ENH: add to_records() option to output NumPy string dtypes, not objects · Issue #18146 · pandas-dev/pandas (original) (raw)

DataFrame.to_records() outputs string columns with the object dtype, which is sometimes not efficient (e.g. for short, similar-length strings, or when storing with np.save()).

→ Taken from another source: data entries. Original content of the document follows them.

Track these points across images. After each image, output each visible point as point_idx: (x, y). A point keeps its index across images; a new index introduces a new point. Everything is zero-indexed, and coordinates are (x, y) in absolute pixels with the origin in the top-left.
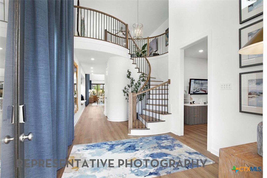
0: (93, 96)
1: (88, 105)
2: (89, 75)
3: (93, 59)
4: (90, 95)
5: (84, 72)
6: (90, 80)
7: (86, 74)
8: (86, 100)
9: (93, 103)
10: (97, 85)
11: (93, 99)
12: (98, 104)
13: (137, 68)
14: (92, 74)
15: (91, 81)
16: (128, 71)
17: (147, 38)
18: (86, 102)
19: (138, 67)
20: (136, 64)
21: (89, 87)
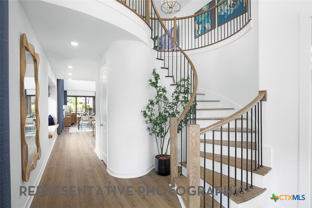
0: (70, 115)
1: (62, 132)
2: (63, 80)
3: (75, 44)
4: (65, 114)
5: (55, 76)
6: (65, 89)
7: (57, 79)
8: (57, 123)
9: (70, 128)
10: (75, 98)
11: (70, 121)
12: (79, 129)
13: (164, 68)
14: (70, 79)
15: (66, 91)
16: (154, 72)
17: (173, 19)
18: (58, 129)
19: (167, 66)
20: (163, 60)
21: (63, 101)
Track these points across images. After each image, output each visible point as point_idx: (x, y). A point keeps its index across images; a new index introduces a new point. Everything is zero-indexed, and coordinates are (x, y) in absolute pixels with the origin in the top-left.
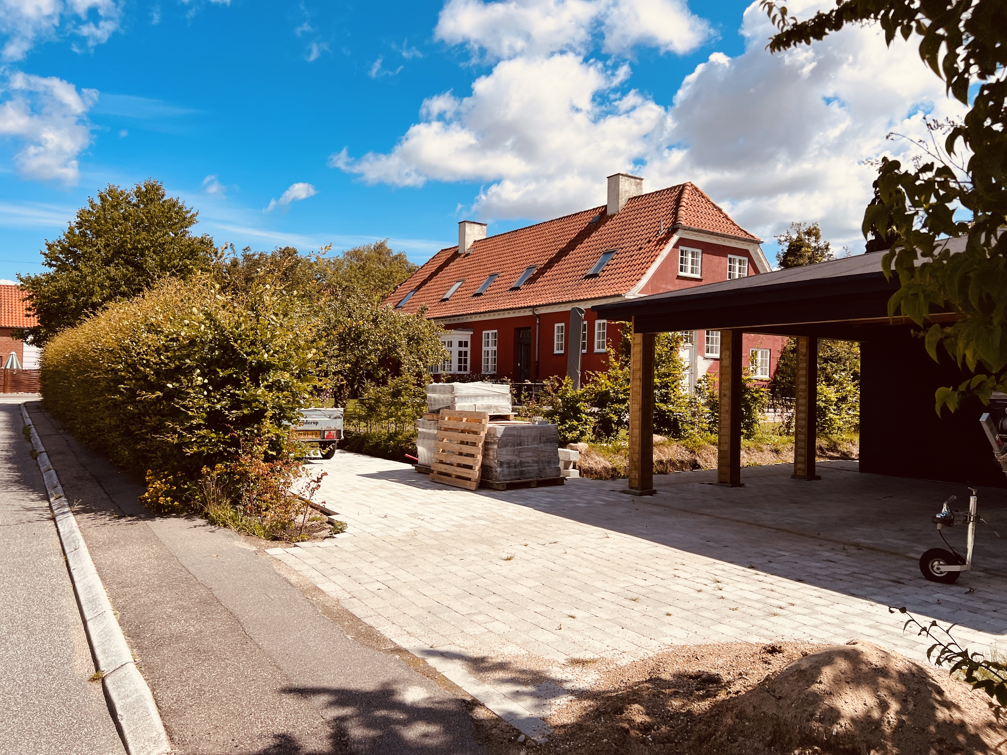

I wrote the following function to fix this:

def to_records_plain(df):
    """Return a NumPy recarray like df.to_records() but with strings stored as bytes, not objects.
    This gives more compact storage and does not require pickling objects when saving to disk.
    Assumes all object arrays in df are strings.

    >>> df = pd.DataFrame({'a': [1, 2], 'b': [0.5, 0.9], 'c': ['x', 'yyy']})
    >>> to_records_plain(df)
    rec.array([(0, 1,  0.5, b'x'), (1, 2,  0.9, b'yyy')], 
              dtype=[('index', '<i8'), ('a', '<i8'), ('b', '<f8'), ('c', 'S3')])
    """
    records = df.to_records()
    descr = records.dtype.descr
    for ii, (name, dtype) in enumerate(descr):
        if dtype == '|O':
            length = df[name].str.len().max()
            descr[ii] = (name, 'S{}'.format(length))

    return records.astype(descr)

I suggest exposing something like this as an option in DataFrame.to_records(). An option to convert to Unicode ('U') too would be good too (NumPy's 'S' is effectively bytes in Python 3).